Pacific psych--thanks for slogging through the first part. I'm not surprised that they push rating scales. Not that there's anything inherently wrong with them, many psychiatrists use them to help guide their treatment. Personally, I have not found them useful, since I ask the relevant questions during the interview. I suspect that the industry funded PI activities will tend to push scales because they want to make sure that an "official" major depressive disorder gets diagnosed. Often, the scales will spit out a positive diagnosis, but the severity and the treatment implications are unclear. A Lilly-funded activity will likely highlight studies endorsing a menu-driven approach, ie., if the score is X, use medications or therapy, and there will be lengthy descriptions of medications, with a lot of Cymbalta-friendly advice mixed in. Just guessing!

Asslete said...

The bias is still heavily weighted towards meds. One of the questions was along the lines of"

"For patients with MILD depression what is the best initial treatment recommendation:

1. Psychotherapy alone
2. Antidepressant alone
3. Either psychotherapy or an antidepressant
4. Both psychotherapy and an antidepressant"

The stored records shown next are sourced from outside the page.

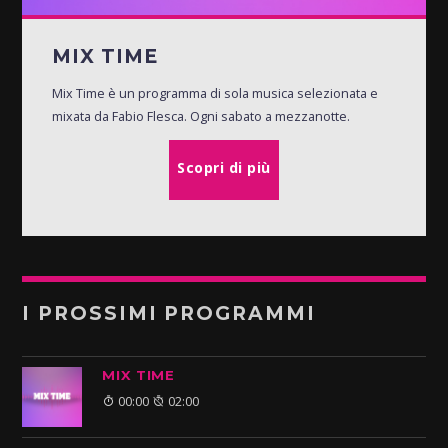
MIX TIME
Mix Time è un programma di sola musica selezionata e
mixata da Fabio Flesca. Ogni sabato a mezzanotte.
Scopri di più
I PROSSIMI PROGRAMMI
MIX TIME
00:00
02:00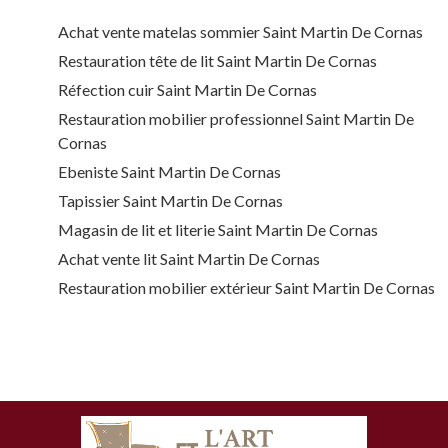
Achat vente matelas sommier Saint Martin De Cornas
Restauration tête de lit Saint Martin De Cornas
Réfection cuir Saint Martin De Cornas
Restauration mobilier professionnel Saint Martin De
Cornas
Ebeniste Saint Martin De Cornas
Tapissier Saint Martin De Cornas
Magasin de lit et literie Saint Martin De Cornas
Achat vente lit Saint Martin De Cornas
Restauration mobilier extérieur Saint Martin De Cornas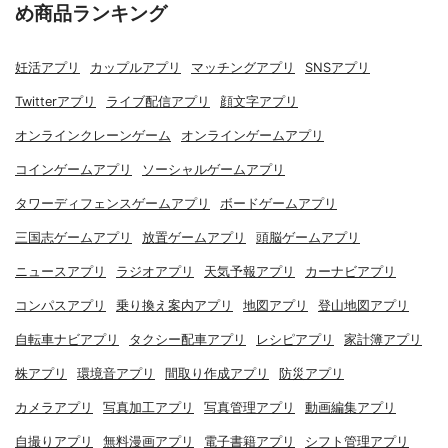
め商品ランキング
妊活アプリ
カップルアプリ
マッチングアプリ
SNSアプリ
Twitterアプリ
ライブ配信アプリ
顔文字アプリ
オンラインクレーンゲーム
オンラインゲームアプリ
コインゲームアプリ
ソーシャルゲームアプリ
タワーディフェンスゲームアプリ
ボードゲームアプリ
三国志ゲームアプリ
放置ゲームアプリ
頭脳ゲームアプリ
ニュースアプリ
ラジオアプリ
天気予報アプリ
カーナビアプリ
コンパスアプリ
乗り換え案内アプリ
地図アプリ
登山地図アプリ
自転車ナビアプリ
タクシー配車アプリ
レシピアプリ
家計簿アプリ
株アプリ
環境音アプリ
間取り作成アプリ
防災アプリ
カメラアプリ
写真加工アプリ
写真管理アプリ
動画編集アプリ
自撮りアプリ
無料漫画アプリ
電子書籍アプリ
シフト管理アプリ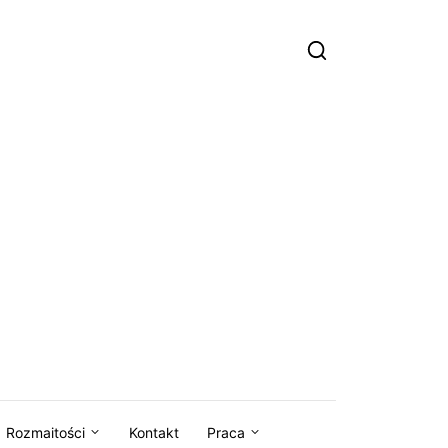
Rozmaitości
Kontakt
Praca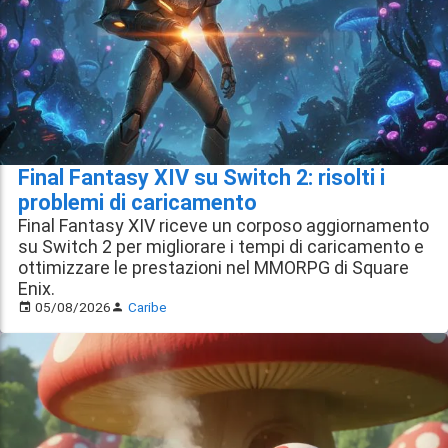
Final Fantasy XIV su Switch 2: risolti i
problemi di caricamento
Final Fantasy XIV riceve un corposo aggiornamento
su Switch 2 per migliorare i tempi di caricamento e
ottimizzare le prestazioni nel MMORPG di Square
Enix.
05/08/2026
Caribe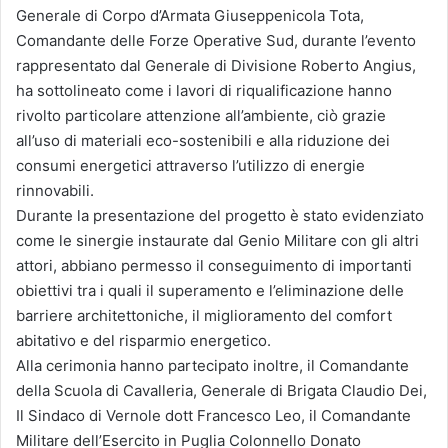
Generale di Corpo d’Armata Giuseppenicola Tota,
Comandante delle Forze Operative Sud, durante l’evento
rappresentato dal Generale di Divisione Roberto Angius,
ha sottolineato come i lavori di riqualificazione hanno
rivolto particolare attenzione all’ambiente, ciò grazie
all’uso di materiali eco-sostenibili e alla riduzione dei
consumi energetici attraverso l’utilizzo di energie
rinnovabili.
Durante la presentazione del progetto è stato evidenziato
come le sinergie instaurate dal Genio Militare con gli altri
attori, abbiano permesso il conseguimento di importanti
obiettivi tra i quali il superamento e l’eliminazione delle
barriere architettoniche, il miglioramento del comfort
abitativo e del risparmio energetico.
Alla cerimonia hanno partecipato inoltre, il Comandante
della Scuola di Cavalleria, Generale di Brigata Claudio Dei,
Il Sindaco di Vernole dott Francesco Leo, il Comandante
Militare dell’Esercito in Puglia Colonnello Donato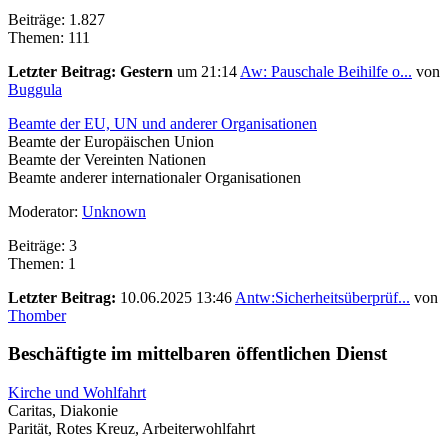
Beiträge: 1.827
Themen: 111
Letzter Beitrag:
Gestern
um 21:14
Aw: Pauschale Beihilfe o...
von
Buggula
Beamte der EU, UN und anderer Organisationen
Beamte der Europäischen Union
Beamte der Vereinten Nationen
Beamte anderer internationaler Organisationen
Moderator:
Unknown
Beiträge: 3
Themen: 1
Letzter Beitrag:
10.06.2025 13:46
Antw:Sicherheitsüberprüf...
von
Thomber
Beschäftigte im mittelbaren öffentlichen Dienst
Kirche und Wohlfahrt
Caritas, Diakonie
Parität, Rotes Kreuz, Arbeiterwohlfahrt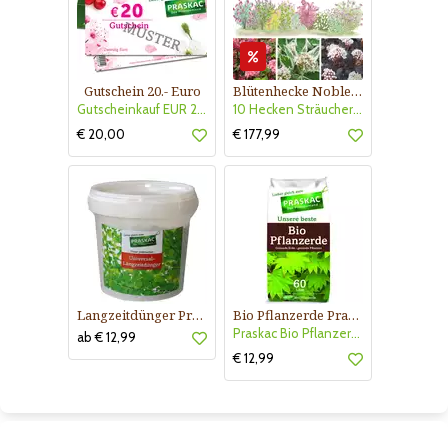
Gutschein 20.- Euro
Blütenhecke Nobless-Kollektion Nr. 402
Gutscheinkauf EUR 20.-
10 Hecken Sträucher - für 10 lfm Blütenhecke - Blühend März - Oktober
€ 20,00
€ 177,99
Langzeitdünger Praskac
Bio Pflanzerde Praskac
Praskac Bio Pflanzerde
ab € 12,99
€ 12,99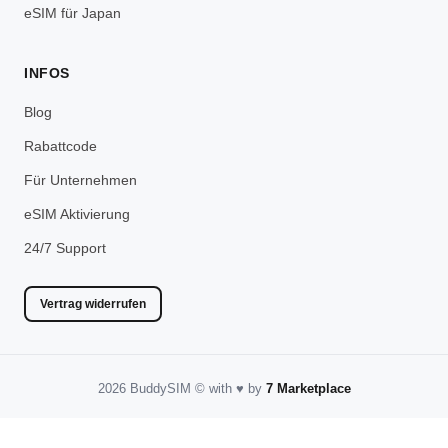
eSIM für Japan
INFOS
Blog
Rabattcode
Für Unternehmen
eSIM Aktivierung
24/7 Support
Vertrag widerrufen
2026 BuddySIM
©️
with
♥️
by
7 Marketplace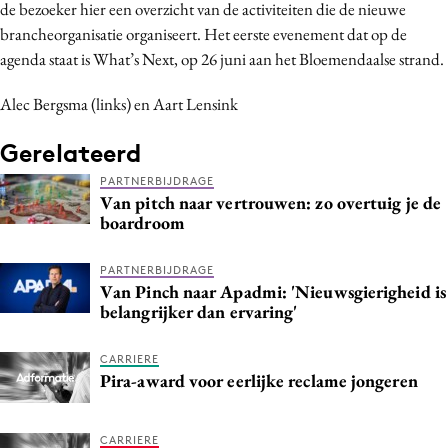
de bezoeker hier een overzicht van de activiteiten die de nieuwe
brancheorganisatie organiseert. Het eerste evenement dat op de
agenda staat is What’s Next, op 26 juni aan het Bloemendaalse strand.
Alec Bergsma (links) en Aart Lensink
Gerelateerd
PARTNERBIJDRAGE
Van pitch naar vertrouwen: zo overtuig je de
boardroom
PARTNERBIJDRAGE
Van Pinch naar Apadmi: 'Nieuwsgierigheid is
belangrijker dan ervaring'
CARRIERE
Pira-award voor eerlijke reclame jongeren
CARRIERE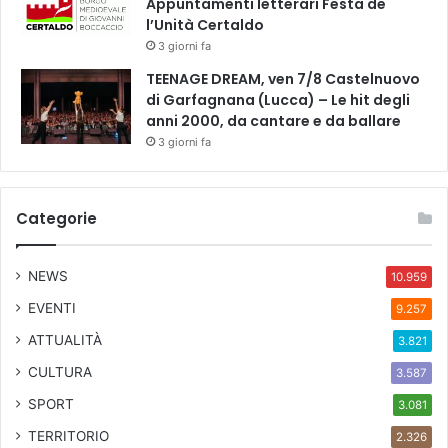
Appuntamenti letterari Festa de
l’Unità Certaldo
3 giorni fa
TEENAGE DREAM, ven 7/8 Castelnuovo
di Garfagnana (Lucca) – Le hit degli
anni 2000, da cantare e da ballare
3 giorni fa
Categorie
NEWS
10.959
EVENTI
9.257
ATTUALITÀ
3.821
CULTURA
3.587
SPORT
3.081
TERRITORIO
2.326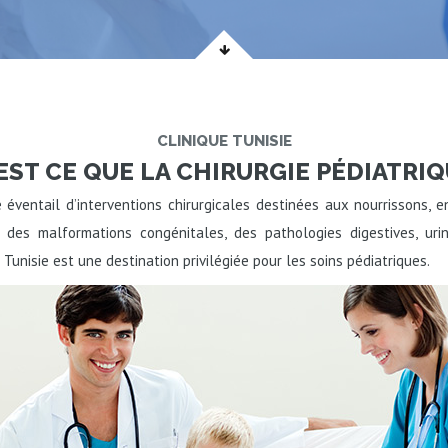
CLINIQUE TUNISIE
EST CE QUE LA CHIRURGIE PÉDIATRIQ
 éventail d’interventions chirurgicales destinées aux nourrissons, 
er des malformations congénitales, des pathologies digestives, uri
 Tunisie est une destination privilégiée pour les soins pédiatriques.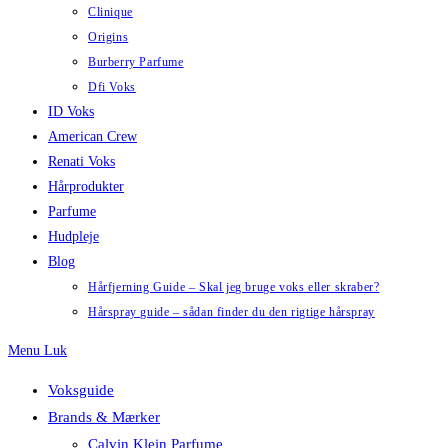
Clinique
Origins
Burberry Parfume
Dfi Voks
ID Voks
American Crew
Renati Voks
Hårprodukter
Parfume
Hudpleje
Blog
Hårfjerning Guide – Skal jeg bruge voks eller skraber?
Hårspray guide – sådan finder du den rigtige hårspray
Menu
Luk
Voksguide
Brands & Mærker
Calvin Klein Parfume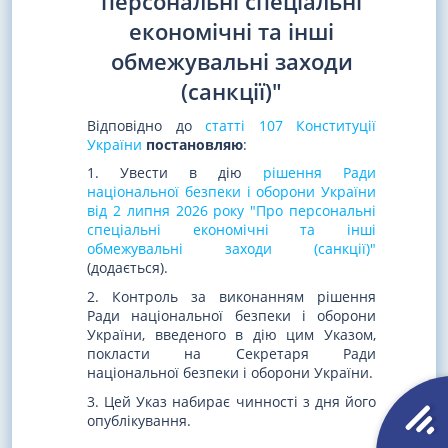
персональні спеціальні
економічні та інші
обмежувальні заходи
(санкції)"
Відповідно до
статті 107 Конституції
України
постановляю
:
1. Увести в дію
рішення Ради
національної безпеки і оборони України
від 2 липня 2026 року "Про персональні
спеціальні економічні та інші
обмежувальні заходи (санкції)"
(додається).
2. Контроль за виконанням рішення
Ради національної безпеки і оборони
України, введеного в дію цим Указом,
покласти на Секретаря Ради
національної безпеки і оборони України.
3. Цей Указ набирає чинності з дня його
опублікування.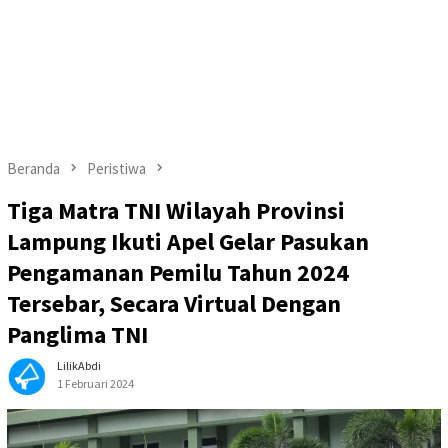
Beranda
Peristiwa
Tiga Matra TNI Wilayah Provinsi
Lampung Ikuti Apel Gelar Pasukan
Pengamanan Pemilu Tahun 2024
Tersebar, Secara Virtual Dengan
Panglima TNI
LilikAbdi
1 Februari 2024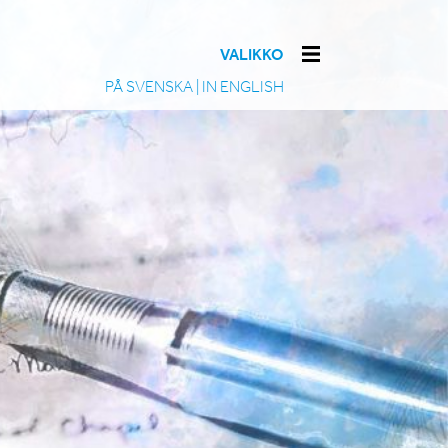
VALIKKO
PÅ SVENSKA
|
IN ENGLISH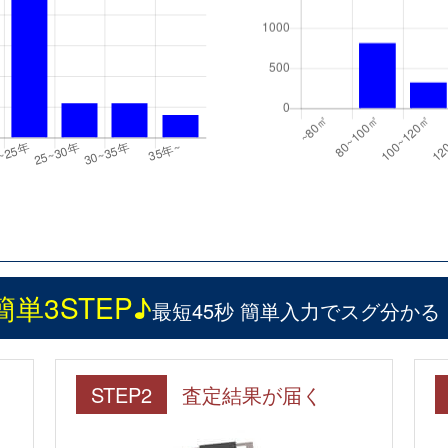
簡単3STEP♪
最短45秒 簡単入力でスグ分かる
STEP2
査定結果が届く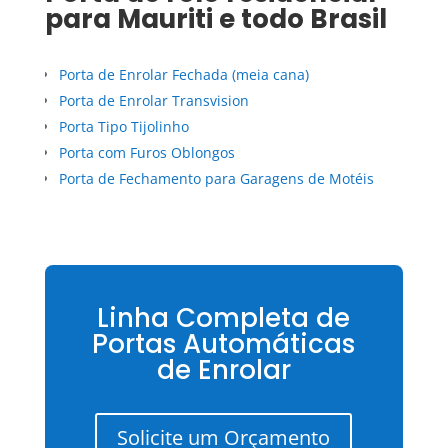
para
Mauriti
e todo Brasil
Porta de Enrolar Fechada (meia cana)
Porta de Enrolar Transvision
Porta Tipo Tijolinho
Porta com Furos Oblongos
Porta de Fechamento para Garagens de Motéis
Linha Completa de
Portas Automáticas
de Enrolar
Solicite um Orçamento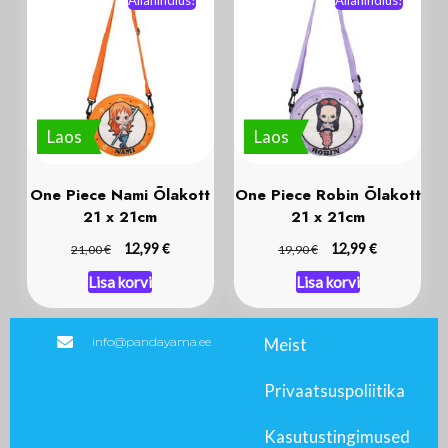
Laos
Laos
One Piece Nami Õlakott
One Piece Robin Õlakott
21 x 21cm
21 x 21cm
€
€
€
12,99
€
12,99
21,00
19,90
Lisa korvi
Lisa korvi
info@pandayama.ee
Meist
Privaatsuspoliitika
Kasutustingimused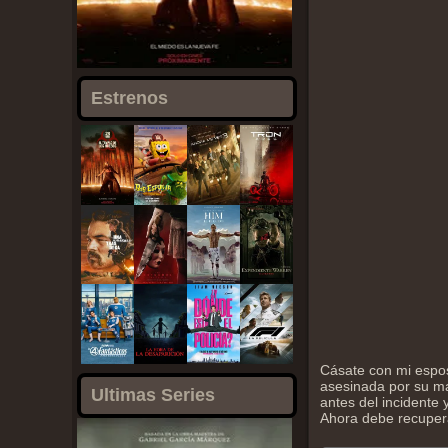
Estrenos
Cásate con mi espos
asesinada por su ma
Ultimas Series
antes del incidente 
Ahora debe recupera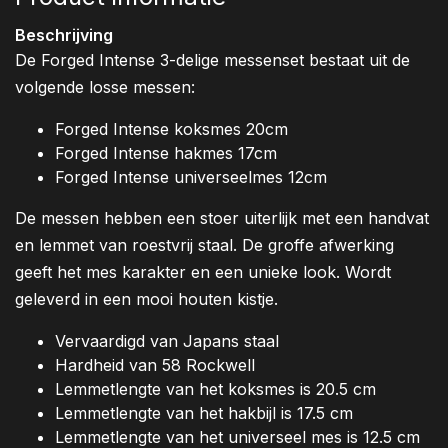
Beschrijving
De Forged Intense 3-delige messenset bestaat uit de
volgende losse messen:
Forged Intense koksmes 20cm
Forged Intense hakmes 17cm
Forged Intense universeelmes 12cm
De messen hebben een stoer uiterlijk met een handvat
en lemmet van roestvrij staal. De groffe afwerking
geeft het mes karakter en een unieke look. Wordt
geleverd in een mooi houten kistje.
Vervaardigd van Japans staal
Hardheid van 58 Rockwell
Lemmetlengte van het koksmes is 20.5 cm
Lemmetlengte van het hakbijl is 17.5 cm
Lemmetlengte van het universeel mes is 12.5 cm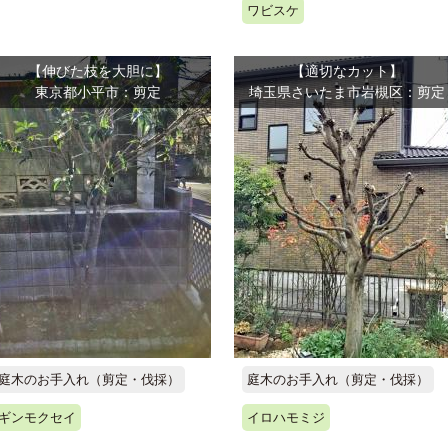
ワビスケ
【伸びた枝を大胆に】
【適切なカット】
東京都小平市：剪定
埼玉県さいたま市岩槻区：剪定
庭木のお手入れ（剪定・伐採）
庭木のお手入れ（剪定・伐採）
ギンモクセイ
イロハモミジ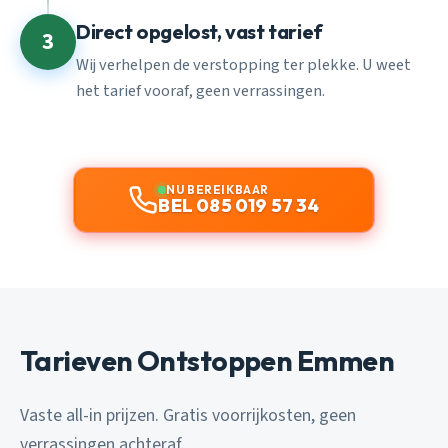
Direct opgelost, vast tarief
3
Wij verhelpen de verstopping ter plekke. U weet
het tarief vooraf, geen verrassingen.
NU BEREIKBAAR
BEL 085 019 57 34
Tarieven Ontstoppen Emmen
Vaste all-in prijzen. Gratis voorrijkosten, geen
verrassingen achteraf.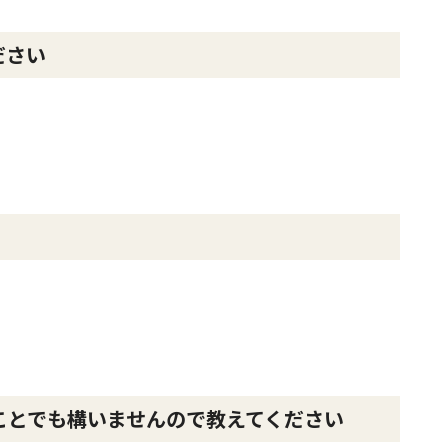
ださい
ことでも構いませんので教えてください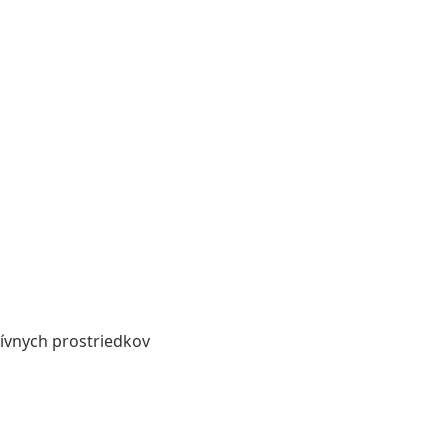
zívnych prostriedkov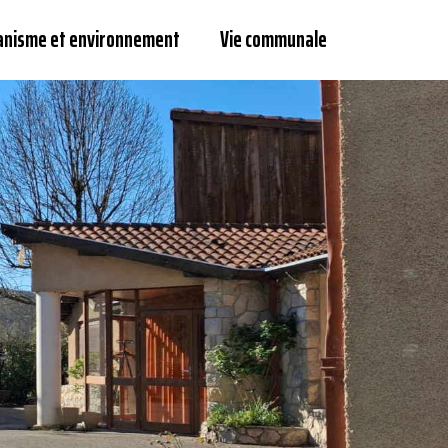
anisme et environnement
Vie communale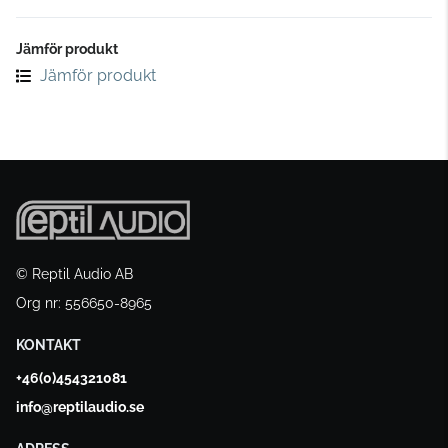
Jämför produkt
Jämför produkt
© Reptil Audio AB
Org nr: 556650-8965
KONTAKT
+46(0)454321081
info@reptilaudio.se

I feel the best initial option is Psychotherapy alone (and if that fails, then meds)...but the "best" option according to the program was either meds or talk therapy.

pacificpsych said...

Actually there was no mention of cymbalta. Or pain. And to my surprise the 'correct' answer for how to treat moderate depression was medications OR psychotherapy.

To say it was reductionistic and promoted a one size fits all is an understatement. There was one question whose answers which went something like:

1) I use rating scales every session to evaluate severity.
2) I do nothing.

There was a third option which I can't remember, but it was not a reasonable option. So it's rating scales or nothing.

Since we know Pharma doesn't do anything for the good of mankind, there must be a reason for them to fund this. Your point about menu driven was very true. But there was no overt marketing here of drugs at all.

David Healy has explained very well the marketing of illness, for example depression in Japan, as a way to create a need for medications. We don't need to talk about Bipolar, do we. We know that marketing can be devious and subtle. This activity promoted a one size fits all, I guess that's it. Or to put it differently, it surprisingly didn't promote a humanistic, deep, complex view of suffering and treatment. /sarcasm. If there are more ties between Eli Lilly and rating scales I don't know about them.

Joel Hassman, MD said...

This Forest Labs and debarment issue should be a story being covered by health care sites, especially here with the issue involving inproprieties with Lexapro.

You worry about CMEs being manipulated by big pharma? How about Obamacare manipulating who participates in this disgusting legislation that will ruin psychiatry?

Not by drug issues, but sheer control over who practices and what interventions can be used. This is the story that is now coming to attention.

Surviving said...

Maybe the CME giving doctors tips about how to manipulate patients into staying on antidepressants unnecessarily for years -- "maintenance" -- has topped out in returns.